Some other major sites that make use of this “out of wallet” technique include government sites like that of the Social Security Administration and the annualcreditreport.com site where people can obtain their free credit report once a year. Again, this makes it convenient to set up the account (since you can do it from the comfort of your home at any time) but far less secure (since it can be done from anywhere by someone who has access to enough information).
As well, many sites will make use of similar types of information if a user claims to have forgotten his/her password. Resetting a password allows the person accessing the account to both gain access to whatever is available via that login and lock the legitimate user out of the account.
Steps Individuals Should Take to Protect Themselves
This issue is not unique and it’s not limited to tax related information or the IRS. And, as the ability to infiltrate the IRS site shows, the criminals are figuring out how to work around techniques that are “easy” for people to understand and/or convenient (so I can get my information now).

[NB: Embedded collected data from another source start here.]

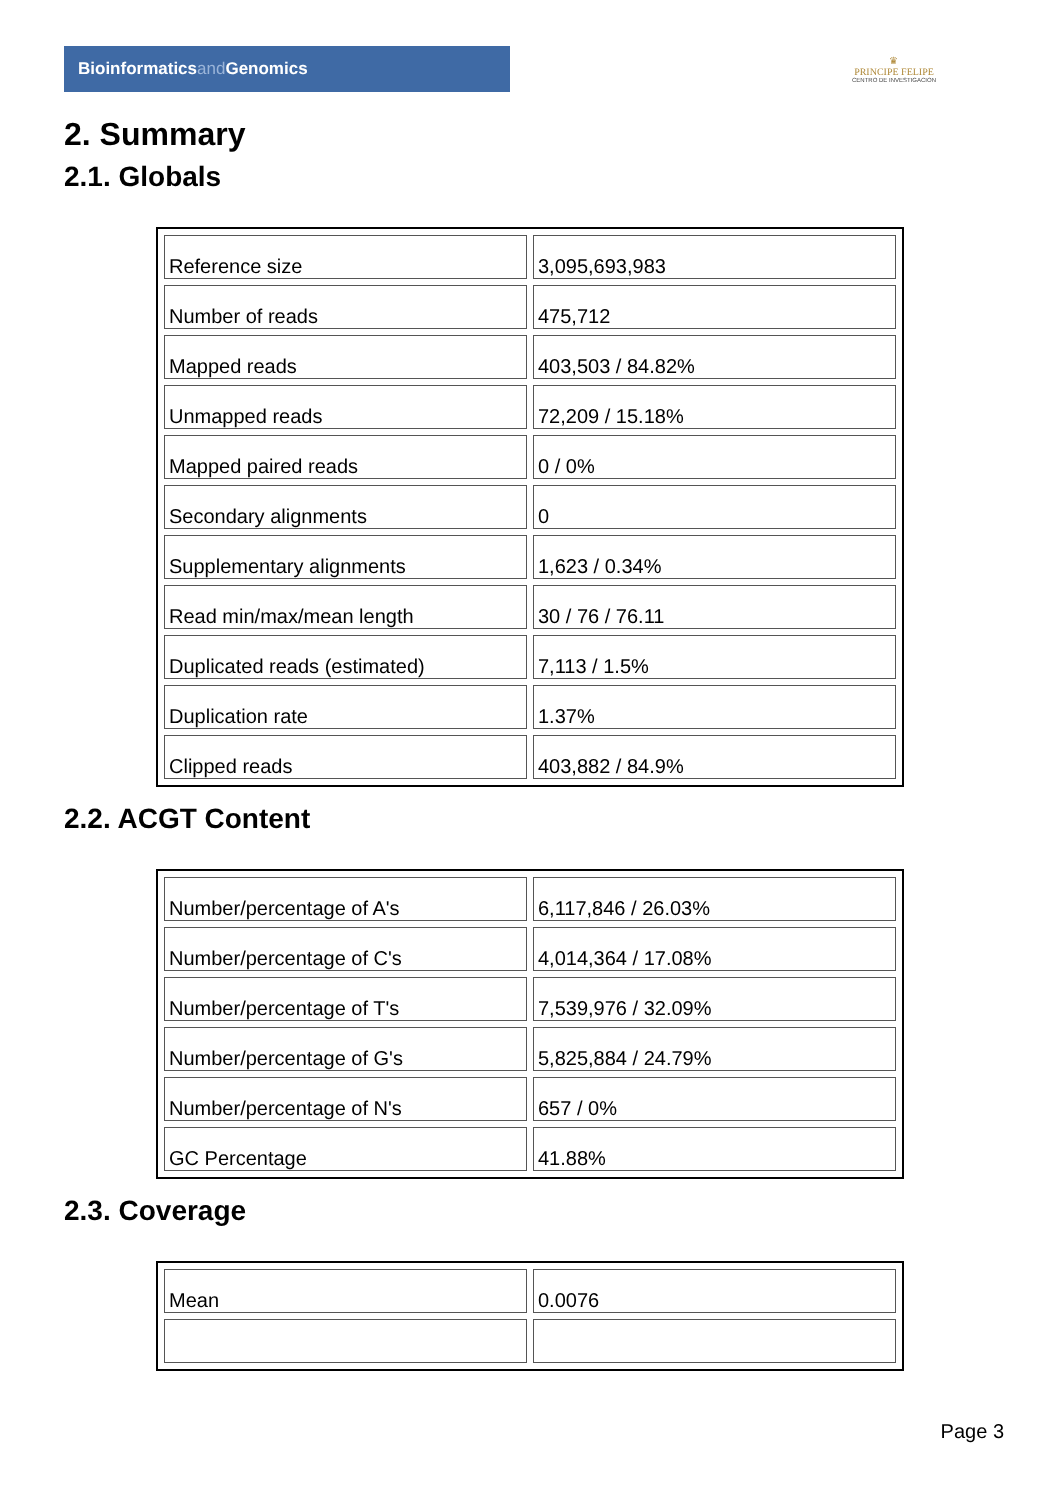Bioinformaticsand Genomics
♛
PRINCIPE FELIPE
CENTRO DE INVESTIGACION
2. Summary
2.1. Globals
| Reference size | 3,095,693,983 |
| Number of reads | 475,712 |
| Mapped reads | 403,503 / 84.82% |
| Unmapped reads | 72,209 / 15.18% |
| Mapped paired reads | 0 / 0% |
| Secondary alignments | 0 |
| Supplementary alignments | 1,623 / 0.34% |
| Read min/max/mean length | 30 / 76 / 76.11 |
| Duplicated reads (estimated) | 7,113 / 1.5% |
| Duplication rate | 1.37% |
| Clipped reads | 403,882 / 84.9% |
2.2. ACGT Content
| Number/percentage of A's | 6,117,846 / 26.03% |
| Number/percentage of C's | 4,014,364 / 17.08% |
| Number/percentage of T's | 7,539,976 / 32.09% |
| Number/percentage of G's | 5,825,884 / 24.79% |
| Number/percentage of N's | 657 / 0% |
| GC Percentage | 41.88% |
2.3. Coverage
| Mean | 0.0076 |
Page 3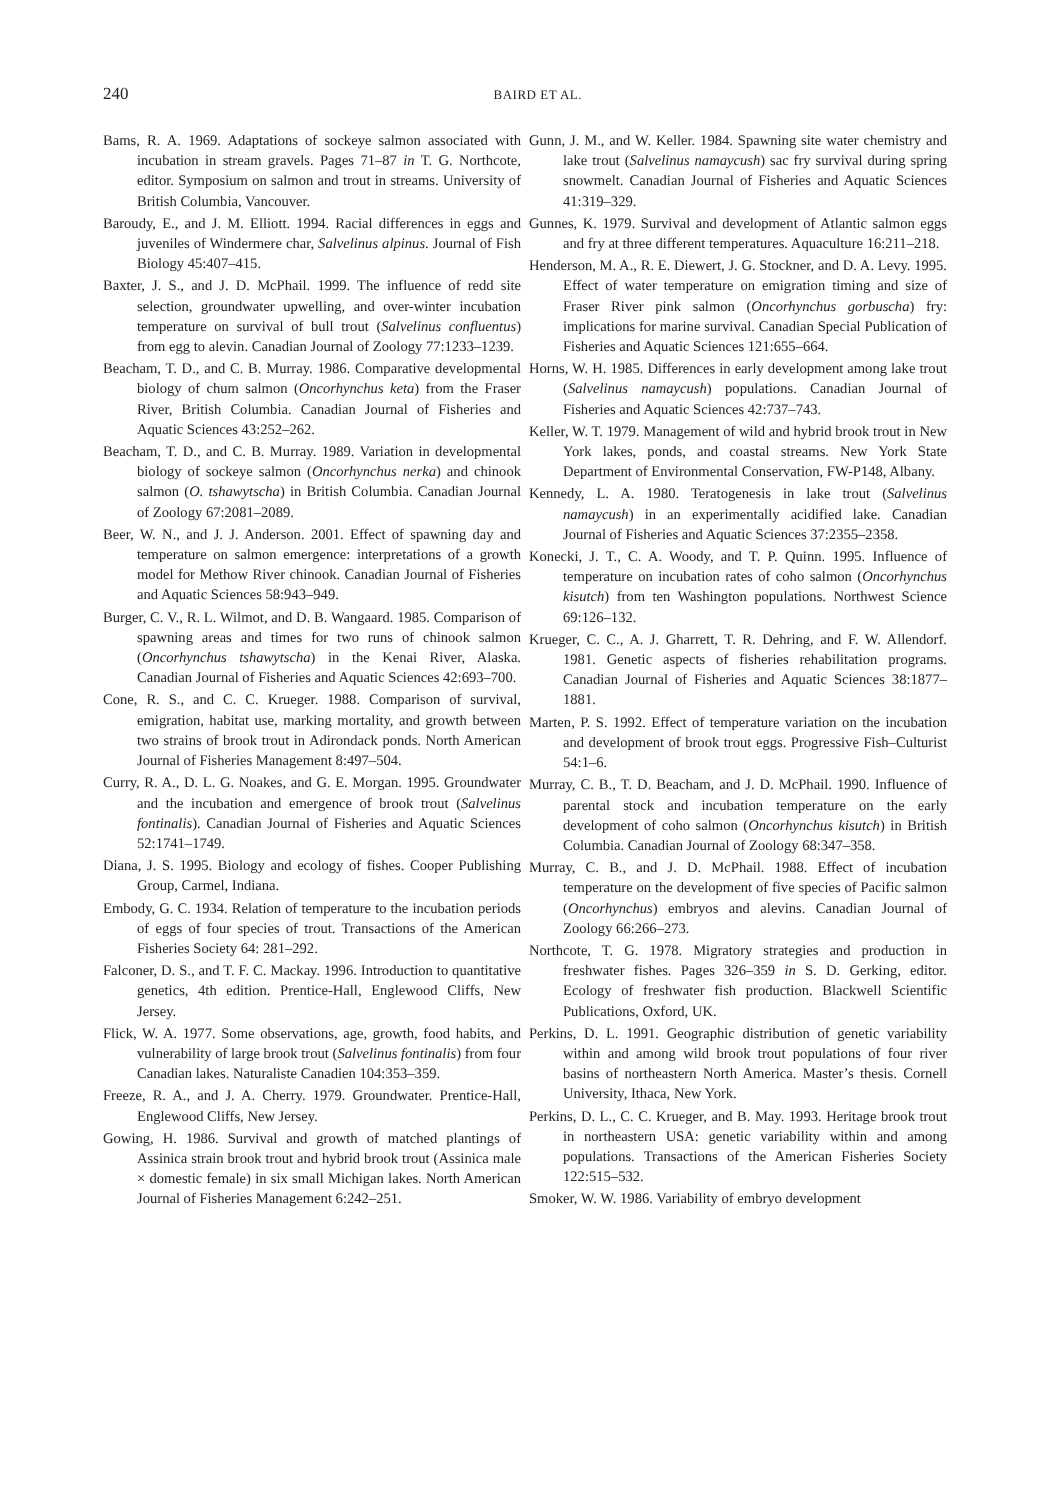240
BAIRD ET AL.
Bams, R. A. 1969. Adaptations of sockeye salmon associated with incubation in stream gravels. Pages 71–87 in T. G. Northcote, editor. Symposium on salmon and trout in streams. University of British Columbia, Vancouver.
Baroudy, E., and J. M. Elliott. 1994. Racial differences in eggs and juveniles of Windermere char, Salvelinus alpinus. Journal of Fish Biology 45:407–415.
Baxter, J. S., and J. D. McPhail. 1999. The influence of redd site selection, groundwater upwelling, and over-winter incubation temperature on survival of bull trout (Salvelinus confluentus) from egg to alevin. Canadian Journal of Zoology 77:1233–1239.
Beacham, T. D., and C. B. Murray. 1986. Comparative developmental biology of chum salmon (Oncorhynchus keta) from the Fraser River, British Columbia. Canadian Journal of Fisheries and Aquatic Sciences 43:252–262.
Beacham, T. D., and C. B. Murray. 1989. Variation in developmental biology of sockeye salmon (Oncorhynchus nerka) and chinook salmon (O. tshawytscha) in British Columbia. Canadian Journal of Zoology 67:2081–2089.
Beer, W. N., and J. J. Anderson. 2001. Effect of spawning day and temperature on salmon emergence: interpretations of a growth model for Methow River chinook. Canadian Journal of Fisheries and Aquatic Sciences 58:943–949.
Burger, C. V., R. L. Wilmot, and D. B. Wangaard. 1985. Comparison of spawning areas and times for two runs of chinook salmon (Oncorhynchus tshawytscha) in the Kenai River, Alaska. Canadian Journal of Fisheries and Aquatic Sciences 42:693–700.
Cone, R. S., and C. C. Krueger. 1988. Comparison of survival, emigration, habitat use, marking mortality, and growth between two strains of brook trout in Adirondack ponds. North American Journal of Fisheries Management 8:497–504.
Curry, R. A., D. L. G. Noakes, and G. E. Morgan. 1995. Groundwater and the incubation and emergence of brook trout (Salvelinus fontinalis). Canadian Journal of Fisheries and Aquatic Sciences 52:1741–1749.
Diana, J. S. 1995. Biology and ecology of fishes. Cooper Publishing Group, Carmel, Indiana.
Embody, G. C. 1934. Relation of temperature to the incubation periods of eggs of four species of trout. Transactions of the American Fisheries Society 64: 281–292.
Falconer, D. S., and T. F. C. Mackay. 1996. Introduction to quantitative genetics, 4th edition. Prentice-Hall, Englewood Cliffs, New Jersey.
Flick, W. A. 1977. Some observations, age, growth, food habits, and vulnerability of large brook trout (Salvelinus fontinalis) from four Canadian lakes. Naturaliste Canadien 104:353–359.
Freeze, R. A., and J. A. Cherry. 1979. Groundwater. Prentice-Hall, Englewood Cliffs, New Jersey.
Gowing, H. 1986. Survival and growth of matched plantings of Assinica strain brook trout and hybrid brook trout (Assinica male × domestic female) in six small Michigan lakes. North American Journal of Fisheries Management 6:242–251.
Gunn, J. M., and W. Keller. 1984. Spawning site water chemistry and lake trout (Salvelinus namaycush) sac fry survival during spring snowmelt. Canadian Journal of Fisheries and Aquatic Sciences 41:319–329.
Gunnes, K. 1979. Survival and development of Atlantic salmon eggs and fry at three different temperatures. Aquaculture 16:211–218.
Henderson, M. A., R. E. Diewert, J. G. Stockner, and D. A. Levy. 1995. Effect of water temperature on emigration timing and size of Fraser River pink salmon (Oncorhynchus gorbuscha) fry: implications for marine survival. Canadian Special Publication of Fisheries and Aquatic Sciences 121:655–664.
Horns, W. H. 1985. Differences in early development among lake trout (Salvelinus namaycush) populations. Canadian Journal of Fisheries and Aquatic Sciences 42:737–743.
Keller, W. T. 1979. Management of wild and hybrid brook trout in New York lakes, ponds, and coastal streams. New York State Department of Environmental Conservation, FW-P148, Albany.
Kennedy, L. A. 1980. Teratogenesis in lake trout (Salvelinus namaycush) in an experimentally acidified lake. Canadian Journal of Fisheries and Aquatic Sciences 37:2355–2358.
Konecki, J. T., C. A. Woody, and T. P. Quinn. 1995. Influence of temperature on incubation rates of coho salmon (Oncorhynchus kisutch) from ten Washington populations. Northwest Science 69:126–132.
Krueger, C. C., A. J. Gharrett, T. R. Dehring, and F. W. Allendorf. 1981. Genetic aspects of fisheries rehabilitation programs. Canadian Journal of Fisheries and Aquatic Sciences 38:1877–1881.
Marten, P. S. 1992. Effect of temperature variation on the incubation and development of brook trout eggs. Progressive Fish–Culturist 54:1–6.
Murray, C. B., T. D. Beacham, and J. D. McPhail. 1990. Influence of parental stock and incubation temperature on the early development of coho salmon (Oncorhynchus kisutch) in British Columbia. Canadian Journal of Zoology 68:347–358.
Murray, C. B., and J. D. McPhail. 1988. Effect of incubation temperature on the development of five species of Pacific salmon (Oncorhynchus) embryos and alevins. Canadian Journal of Zoology 66:266–273.
Northcote, T. G. 1978. Migratory strategies and production in freshwater fishes. Pages 326–359 in S. D. Gerking, editor. Ecology of freshwater fish production. Blackwell Scientific Publications, Oxford, UK.
Perkins, D. L. 1991. Geographic distribution of genetic variability within and among wild brook trout populations of four river basins of northeastern North America. Master’s thesis. Cornell University, Ithaca, New York.
Perkins, D. L., C. C. Krueger, and B. May. 1993. Heritage brook trout in northeastern USA: genetic variability within and among populations. Transactions of the American Fisheries Society 122:515–532.
Smoker, W. W. 1986. Variability of embryo development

Whether we like it or not, individuals need to take more responsibility for protecting themselves.
Advisers may want to educate clients on the use of “two-factor” authentication for sites that offer the option. In such cases the site normally requires, in addition to the username and password, that the user give the site a unique one time code that is sent to the user as an SMS or generated by an application (like Google Authenticator) that runs on the user’s phone. Use of second factor authentication greatly complicates any attempt by a criminal to make use of username/password combinations.
Adviser also should strongly caution clients about the risks of “reusing” passwords on multiple sites. While there may be little concern about a third party gaining access to a client’s account on a blog devoted to rugby, if that same username password combination is also used to access the client’s bank’s site, a criminal who gains access to the rugby site’s list of usernames and passwords can make use of that to access the bank account. And, quite often, there simply won’t be strong protections for the password database on sites like the rugby blog, often because the blog is simply a site being run by a rugby (or needlepoint, etc.) enthusiast in his/her spare time.
In particular advisers who maintain portals that allow clients to access information (like tax returns) should be sure to advise clients to not use a password for your firm’s site that is used anywhere else. Because, unfortunately, if the client’s data is accessed by a third party making use of the password from the rugby site the news story will be, like the one for the IRS, that clients of your firm had data accessed by unauthorized third parties.
Similarly, clients should also be aware of the risks of using “poor” or short passwords that can be either easily guessed (password is a bad password—and simply changing the letter o to a zero doesn’t really improve things).